══ Extrait choisi
La rumeur lancée par le journal satirique Aux Ecoutes, voulait que la princesse de Foix, mère de Charles de Noailles (pourtant protestant) se soit rendue au Vatican pour éviter l'excommunication de son fils à la suite des attaques anti-catholiques du film de Bunuel et Dali, L'Age d'Or.
A droite de Blanche figure une caricature de portrait de Cocteau, quelque chose de curieux pend entre les cuisses de la Vierge.

 n°3: Coco Chanel, Misia Sert et la Vierge
Au verso du dessin précédent: "La Vierge au g.c. annonce à Coco et Misia que Jean est expulsé de France. Elle ajoute: "l'avais-je assez prédit?"

n°4


n°5: Valentine Hugo tenant à la main une brochure "L'Age d'Or, programme" et la Vierge
 Légende en vis-à-vis: "Croyant qu'il suffit de trahir Jean pour être surréaliste, la Vierge au grand coeur commet une faute de tactique".

n°6: La Vierge, Lucien Daudet et Etienne de Beaumont chez Colombin
 Colombin (curieux nom!) était un salon de thé situé au 10 rue Cambon.
Légende: "Aussi elle se tourne vers l'Action Française. Encore une erreur! Mais elle trouve un chevalier. Le comte Etienne surveille!"
Etienne de Beaumont, responsable de l'unité de la croix-rouge dans laquelle Cocteau servira durant la 1ère guerre, ordonnateur des grands bals masqués de l'entre-deux guerres, concepteur de costumes extravagants, prendra le parti des Noailles contre Cocteau. Lucien Daudet, intime de Proust, Hahn, des Bibesco, administrateur des Soirées de Paris du Comte de Beaumont, secrétaire de l'impératrice Eugénie a mis Cocteau en relation avec le cercle de Proust. Son frère Léon était le pilier de l'Action Française de Maurras.

n°7: Anna de Noailles et la Vierge

 légende: "La Vierge se doit de prévenir l'illustre comtesse. Mais elle ne peut placer un mot. Oublierait-elle sa mission? Elle se pâme, charmée!"
Anna de Noailles, poète illustre, tante par alliance de Marie-Laure fut une familière de Cocteau avant 1914.

 n°8: Anna de Noailles, Etienne de Beaumont et la Vierge
 "La tant Anna résume (!) au comte Etienne ce qu'elle croit avoir entendu et lui demande si c'est exact. Tu!Tu!Tu!Tu! répond le comte Etienne qui ne peut continuer davantage."


 n°9: Anna de Noailles et Marie Sheikévitch: saynette dialoguée.
Marie Sheikévitch, fille d'un diplomate russe fonda un salon. Un temps ami de Proust, elle prête des traits à Mme Verdurin comme à la princesse Sherbatchoff, que le narrateur de la Recherche prend dans le train pour une vieille maquerelle en goguette.

A- Ah chère Machinka, saviez-vous que Jean est chassé de France?
S- Madame chérie j'ai vu hier M. Laval.
════
══ Données extraites
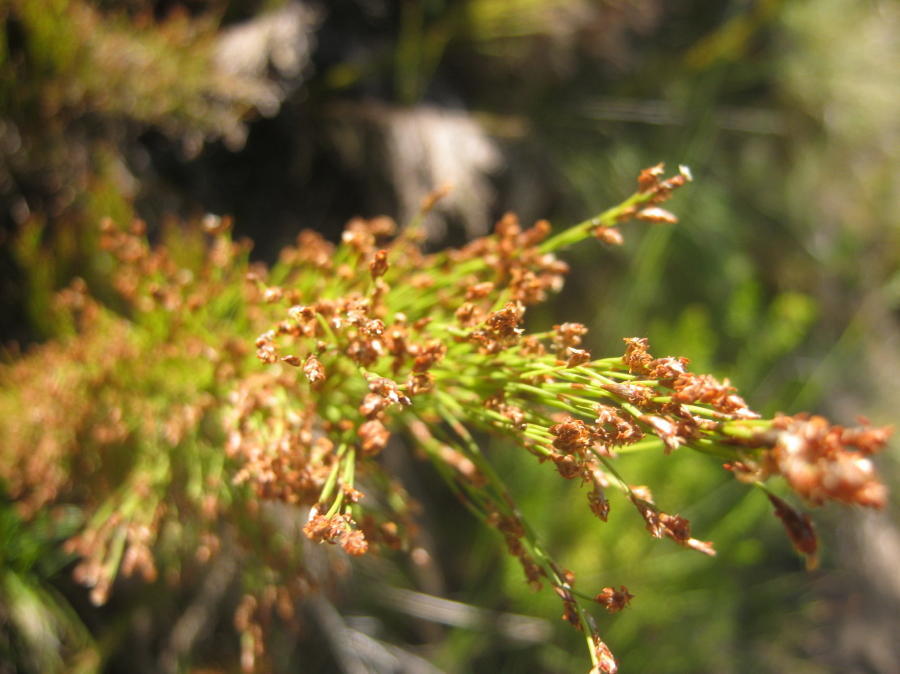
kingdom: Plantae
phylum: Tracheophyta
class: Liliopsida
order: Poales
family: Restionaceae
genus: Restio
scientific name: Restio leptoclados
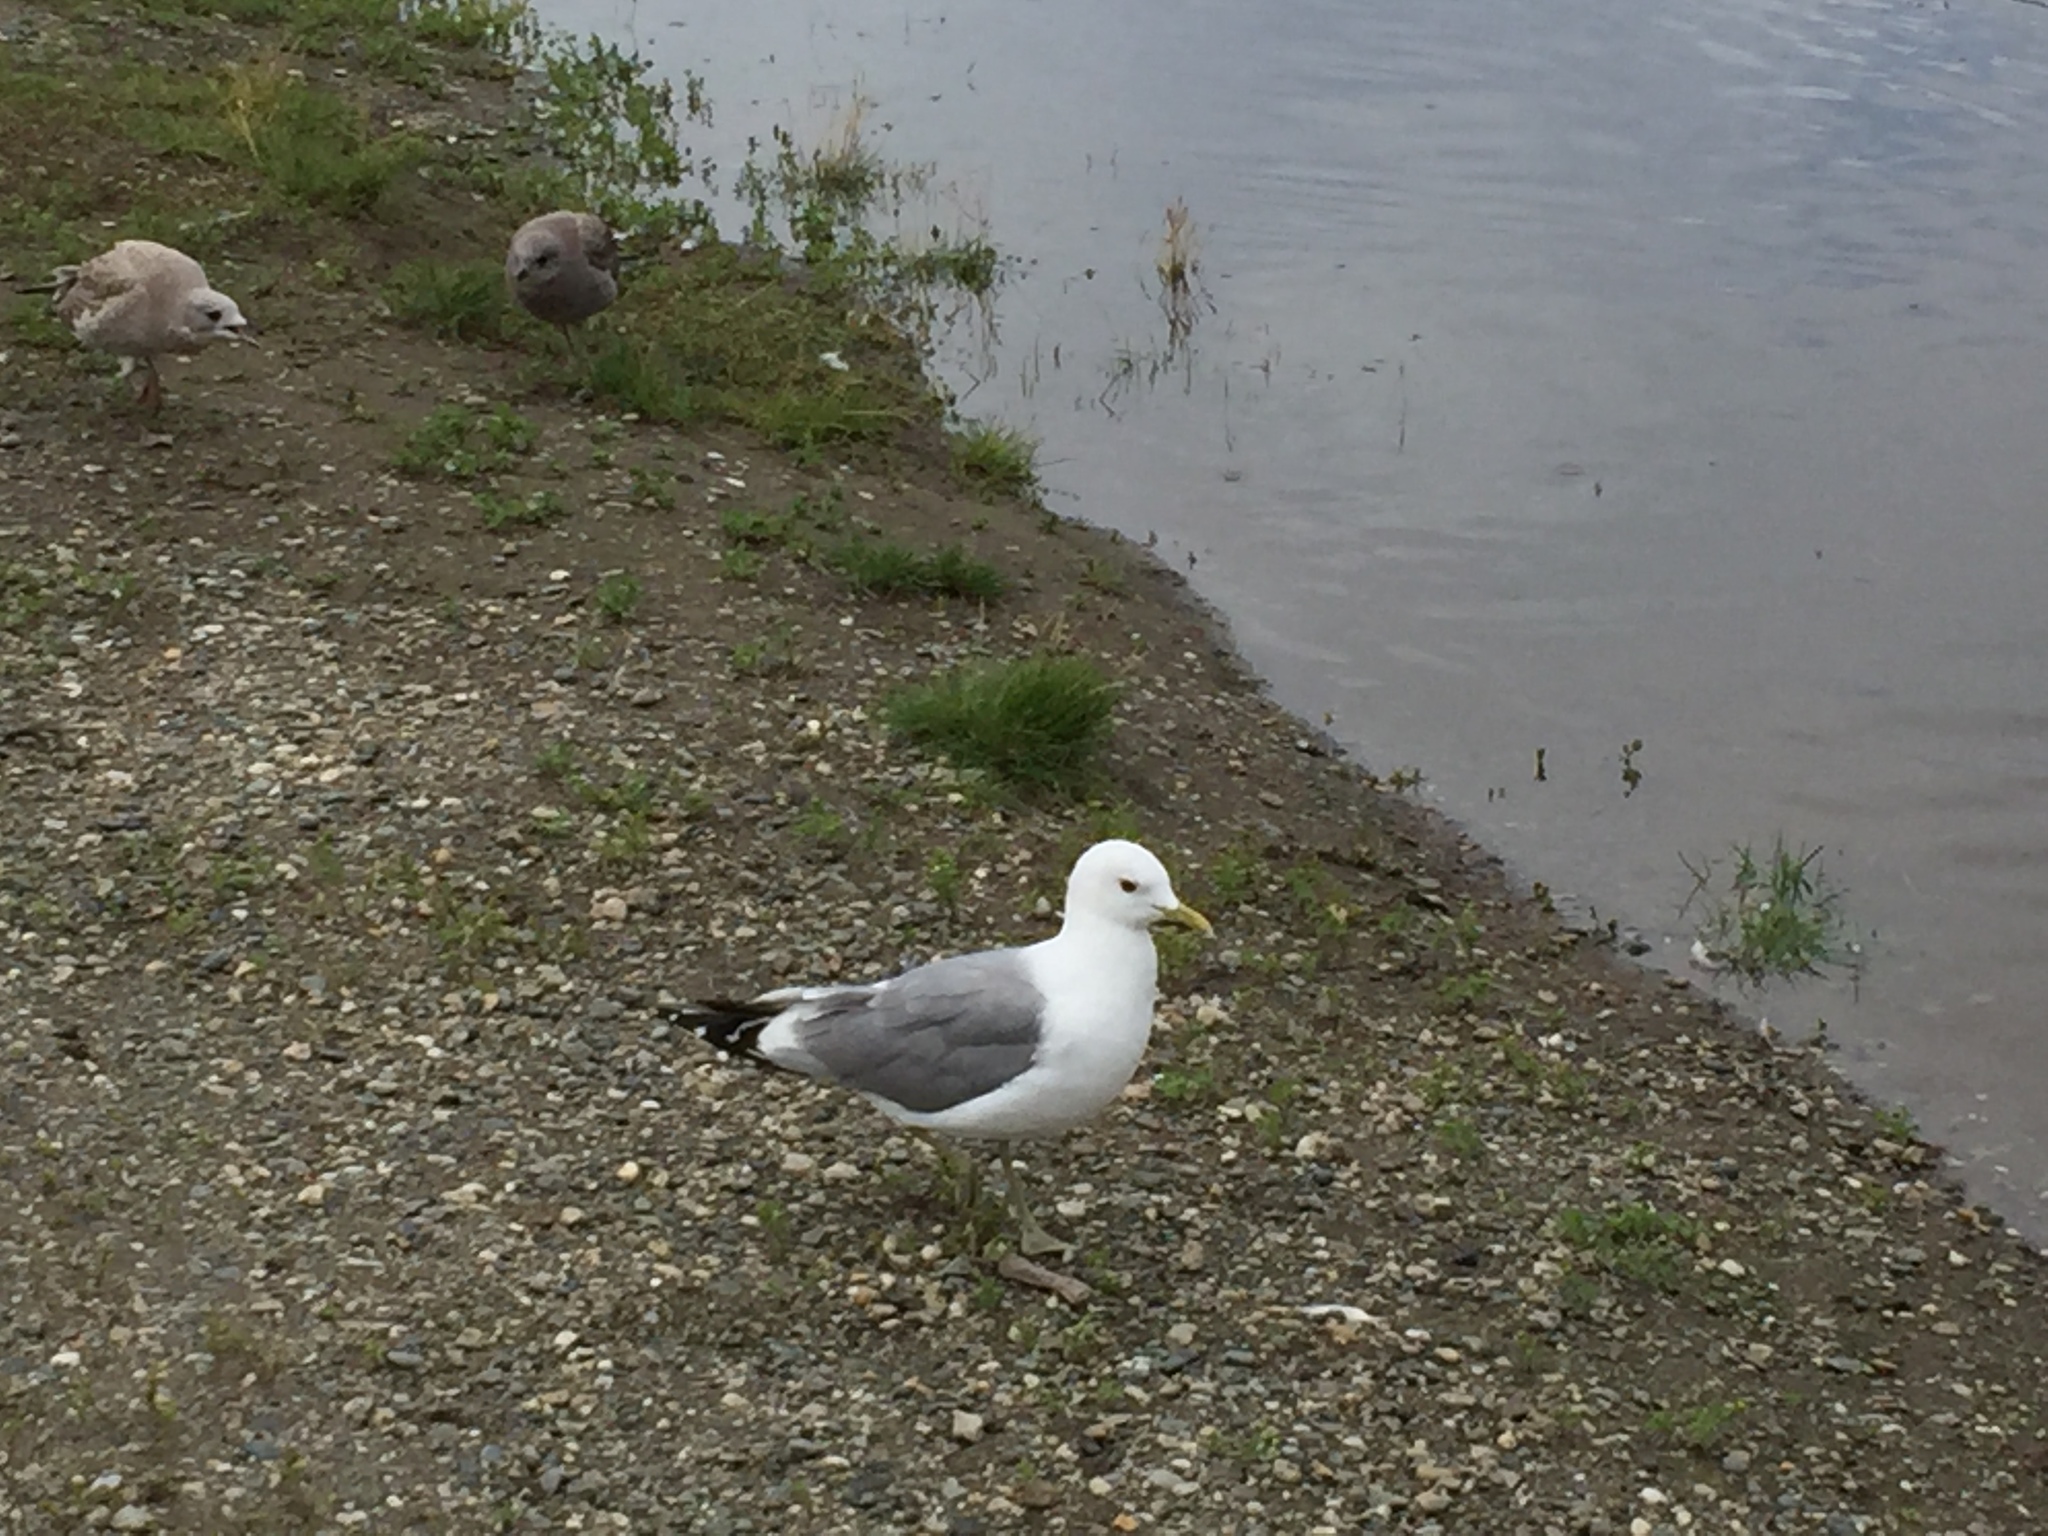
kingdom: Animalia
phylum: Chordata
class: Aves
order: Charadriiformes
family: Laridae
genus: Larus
════
Consigne écrite 1: Résume l'extrait en deux phrases.
Consigne écrite 2:
Réponds en quelques mots à chaque question d'après l'extrait.
(a) Où se trouvait le salon de thé Colombin ?
(b) D'après la rumeur lancée par Aux Ecoutes, où la princesse de Foix se serait-elle rendue ?
(c) Comment s'appelait le frère de Lucien Daudet ?

Réponse écrite 1: L'extrait décrit une série de dessins numérotés où la Vierge au grand cœur apparaît avec des personnes comme Coco Chanel, Misia Sert, Valentine Hugo, Lucien Daudet, Étienne de Beaumont et Anna de Noailles, et où il est question de Jean chassé de France. Il présente aussi ces personnes, par exemple Étienne de Beaumont, qui prendra le parti des Noailles contre Cocteau, ou Marie Sheikévitch, fille d'un diplomate russe, qui fonda un salon.

Réponse écrite 2:
(a) Au 10 rue Cambon.
(b) Au Vatican.
(c) Léon.